The Philippines’ inflation rate in June may have risen at a faster pace than the previous month’s record high of at least five years due to continued increases in the prices of basic commodities, especially rice, central bank economists said on Friday.
In a statement, the Bangko Sentral ng Pilipinas’ Department of Economic Research said it expects the country’s inflation rate to rise to as high as 5.1 percent this month, but may also come in as low as 4.3 percent, based on the 2012 price base.
The unit — whose output guides the central bank’s Monetary Board in setting interest rate policy — said price hikes in basic goods were mitigated by reductions in other sectors.
“Upward price pressures from rice and other agricultural commodities due to weather-related disruptions as well as the increase in liquefied petroleum gas prices could be partly tempered by the reduction in fuel prices and electricity rates in Meralco-serviced areas,” it said.
The central bank’s economists regularly release inflation forecasts a week before the official numbers are announced by the government every fifth of the month. The BSP’s forecasts come in the form of a range with a gap of 0.8 percent between the high and low ends.
In May, the central bank forecast that inflation for the month would rise by 4.6-5.4 percent, and the official number came in at 4.6 percent — the highest level in at least five years (because prices based on the new 2012 base are unavailable).
Last April’s inflation rate, meanwhile, came in at 4.5 percent after the central bank announced a forecast range of 3.9-4.7 percent. Finally, the official March inflation number came in a 4.3 percent after BSP’s economists predicted a range of 3.8-4.6 percent.

▶ **Recorded data**
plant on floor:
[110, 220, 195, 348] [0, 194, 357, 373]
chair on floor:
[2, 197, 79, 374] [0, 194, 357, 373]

▶ **What to do**
**1.** In the article on Philippine inflation, what range does the central bank's research unit give for the June inflation rate?
**2.** List every price factor named in the quoted statement in the article on Philippine inflation, both those pushing prices up and those easing them.
**3.** From the article on Philippine inflation, copy the part between "The unit — whose" and "in other sectors.", inclusive.

▶ **Results for the exercise**
**1.** From 4.3 percent to 5.1 percent.

**2.**
- Rice and other agricultural commodities, due to weather-related disruptions (upward)
- Higher liquefied petroleum gas prices (upward)
- Lower fuel prices (easing)
- Lower electricity rates in Meralco-serviced areas (easing)

**3.**
The unit — whose output guides the central bank’s Monetary Board in setting interest rate policy — said price hikes in basic goods were mitigated by reductions in other sectors.